**Excerpt to read**
──────────

Arabistan



The United Arab Emirates are a somewhat unlikely destination for members of
the poverty jet set, but here I am, sitting in a freezing cold a/c apartment
in Abu Dhabi.
Arriving at Dubai at 4am, jet-lagged and half dead from watching US propaganda
for six hours on the plane, I am disgorged onto the almost deserted airport
forecourt. The floor is marble and clean enough to eat off and there is not
a single Arab in sight.
In fact, less than 25 % of the Emirates’ population are Emiratis. Familiar
faces everywhere. Indians, Pakistanis, Filipinos make up the work force. The
Arabs, through trade and the oil discovered here in the 60s, are just too rich
to work and are more likely to be off to Paris for some shopping. The taxi drivers
are Indian. The people building the roads and skyscrapers that rise out of the
desert like surreal pieces of giant jewelry are from South Asia too. Even the
police force is hired in.
A shifty-looking guy with a great smile and a scarred face approaches me for
a light and then asks me what my business is. Aroon is from Kerala, southern
India. I tell him that I need to get to Abu Dhabi, 180km down the coast and
he offers me a lift. I can’t afford a taxi but no problem, he will make
a special price for me. The price he offers is so special I find it hard to
resist and ask him what his secret is. Aroon stares at me, looks around him
and whispers conspirationally, “I have private car, no taxi licence.”

──────────

**Provided material**
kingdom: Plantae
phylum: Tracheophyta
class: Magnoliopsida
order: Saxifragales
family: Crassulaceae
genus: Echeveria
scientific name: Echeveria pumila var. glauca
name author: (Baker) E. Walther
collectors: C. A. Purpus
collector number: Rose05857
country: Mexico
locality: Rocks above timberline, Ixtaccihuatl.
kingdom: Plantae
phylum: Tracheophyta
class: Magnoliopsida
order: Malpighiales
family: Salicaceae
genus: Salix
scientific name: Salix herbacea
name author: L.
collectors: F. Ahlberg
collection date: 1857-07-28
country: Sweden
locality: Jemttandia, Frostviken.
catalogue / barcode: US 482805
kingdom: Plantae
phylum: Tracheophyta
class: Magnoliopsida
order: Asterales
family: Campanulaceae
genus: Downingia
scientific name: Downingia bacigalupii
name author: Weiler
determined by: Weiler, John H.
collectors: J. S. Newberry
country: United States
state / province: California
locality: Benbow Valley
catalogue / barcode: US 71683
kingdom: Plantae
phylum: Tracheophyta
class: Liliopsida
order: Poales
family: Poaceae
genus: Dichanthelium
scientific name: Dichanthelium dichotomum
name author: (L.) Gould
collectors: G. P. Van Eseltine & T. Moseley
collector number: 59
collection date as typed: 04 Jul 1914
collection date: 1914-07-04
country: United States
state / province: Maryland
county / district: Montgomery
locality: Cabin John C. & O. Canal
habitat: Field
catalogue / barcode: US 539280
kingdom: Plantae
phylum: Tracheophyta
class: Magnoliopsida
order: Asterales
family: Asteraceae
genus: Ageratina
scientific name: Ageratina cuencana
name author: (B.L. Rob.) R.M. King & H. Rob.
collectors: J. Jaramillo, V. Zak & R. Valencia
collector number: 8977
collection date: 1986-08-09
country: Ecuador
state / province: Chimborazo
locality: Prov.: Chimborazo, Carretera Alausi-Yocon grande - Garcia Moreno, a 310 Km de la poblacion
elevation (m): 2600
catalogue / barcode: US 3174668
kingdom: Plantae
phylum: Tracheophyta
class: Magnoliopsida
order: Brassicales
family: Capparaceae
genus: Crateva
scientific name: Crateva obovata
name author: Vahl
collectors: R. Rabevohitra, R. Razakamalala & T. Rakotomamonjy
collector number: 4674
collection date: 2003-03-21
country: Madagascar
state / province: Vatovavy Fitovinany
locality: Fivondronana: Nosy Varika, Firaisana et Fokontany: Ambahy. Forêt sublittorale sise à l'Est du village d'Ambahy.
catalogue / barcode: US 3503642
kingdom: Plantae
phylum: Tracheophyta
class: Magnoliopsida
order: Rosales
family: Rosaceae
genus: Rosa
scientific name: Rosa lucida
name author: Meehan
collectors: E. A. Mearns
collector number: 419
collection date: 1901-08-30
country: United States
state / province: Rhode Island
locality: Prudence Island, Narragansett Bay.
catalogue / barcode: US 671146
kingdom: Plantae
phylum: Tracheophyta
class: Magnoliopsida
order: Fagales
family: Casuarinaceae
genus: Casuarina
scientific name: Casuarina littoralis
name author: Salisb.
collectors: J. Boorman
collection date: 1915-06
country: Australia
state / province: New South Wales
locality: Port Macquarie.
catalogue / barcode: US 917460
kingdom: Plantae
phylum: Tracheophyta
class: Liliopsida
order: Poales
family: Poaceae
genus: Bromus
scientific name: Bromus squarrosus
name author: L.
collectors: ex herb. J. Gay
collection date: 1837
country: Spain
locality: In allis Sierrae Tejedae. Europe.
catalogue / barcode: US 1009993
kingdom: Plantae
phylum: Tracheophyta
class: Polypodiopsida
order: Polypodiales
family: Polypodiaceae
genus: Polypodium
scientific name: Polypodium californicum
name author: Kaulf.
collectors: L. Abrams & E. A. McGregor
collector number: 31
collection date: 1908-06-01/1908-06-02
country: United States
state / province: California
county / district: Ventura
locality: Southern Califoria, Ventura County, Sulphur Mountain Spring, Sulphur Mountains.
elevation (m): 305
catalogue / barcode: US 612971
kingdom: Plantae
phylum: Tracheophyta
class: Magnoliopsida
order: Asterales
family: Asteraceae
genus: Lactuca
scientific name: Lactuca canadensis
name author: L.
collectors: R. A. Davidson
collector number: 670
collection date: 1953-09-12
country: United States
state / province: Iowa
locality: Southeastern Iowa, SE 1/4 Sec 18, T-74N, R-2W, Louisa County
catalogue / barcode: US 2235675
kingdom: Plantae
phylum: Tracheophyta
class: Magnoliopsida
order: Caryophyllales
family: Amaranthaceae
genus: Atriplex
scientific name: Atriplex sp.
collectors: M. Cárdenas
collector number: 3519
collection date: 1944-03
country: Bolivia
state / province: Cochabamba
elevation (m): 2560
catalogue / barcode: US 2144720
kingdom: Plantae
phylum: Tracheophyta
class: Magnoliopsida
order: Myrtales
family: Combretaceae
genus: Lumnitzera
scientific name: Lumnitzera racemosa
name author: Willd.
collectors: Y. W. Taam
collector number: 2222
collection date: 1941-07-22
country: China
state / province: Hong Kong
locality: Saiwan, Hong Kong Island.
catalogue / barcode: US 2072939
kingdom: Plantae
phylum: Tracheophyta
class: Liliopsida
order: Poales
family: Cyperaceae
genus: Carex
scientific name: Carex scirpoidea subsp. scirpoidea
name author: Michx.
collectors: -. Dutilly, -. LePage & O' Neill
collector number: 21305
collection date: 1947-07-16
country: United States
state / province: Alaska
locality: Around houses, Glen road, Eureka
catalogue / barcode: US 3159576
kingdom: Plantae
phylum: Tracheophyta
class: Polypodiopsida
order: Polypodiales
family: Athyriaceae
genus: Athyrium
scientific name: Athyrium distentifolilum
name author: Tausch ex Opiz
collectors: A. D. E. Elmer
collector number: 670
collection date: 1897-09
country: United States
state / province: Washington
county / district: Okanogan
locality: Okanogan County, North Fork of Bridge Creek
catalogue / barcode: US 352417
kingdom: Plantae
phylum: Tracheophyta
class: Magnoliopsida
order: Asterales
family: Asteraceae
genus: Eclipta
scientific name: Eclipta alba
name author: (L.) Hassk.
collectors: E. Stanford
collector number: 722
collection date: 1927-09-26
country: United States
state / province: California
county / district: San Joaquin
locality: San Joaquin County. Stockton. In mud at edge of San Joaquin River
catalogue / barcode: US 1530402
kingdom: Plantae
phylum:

──────────

**What to work on**
• A. List the nationalities that the travel piece about the Emirates says make up the work force.
• B. Turn the paragraph of the travel piece about the Emirates that begins "In fact, less than 25 %" into a short bulleted list that keeps its main facts.
• C. According to the travel piece about the Emirates, how far down the coast is Abu Dhabi?
None of this work draws on the data.

**Answers to the exercises**
• A. Indians, Pakistanis, Filipinos

• B.
- Emiratis make up less than 25% of the Emirates' population.
- Indians, Pakistanis and Filipinos make up the work force.
- Trade and the oil discovered in the 60s have made the Arabs too rich to work, and they are more likely to be off shopping in Paris.
- The taxi drivers are Indian.
- The workers building the roads and skyscrapers are also from South Asia.
- Even the police force is hired in.

• C. 180km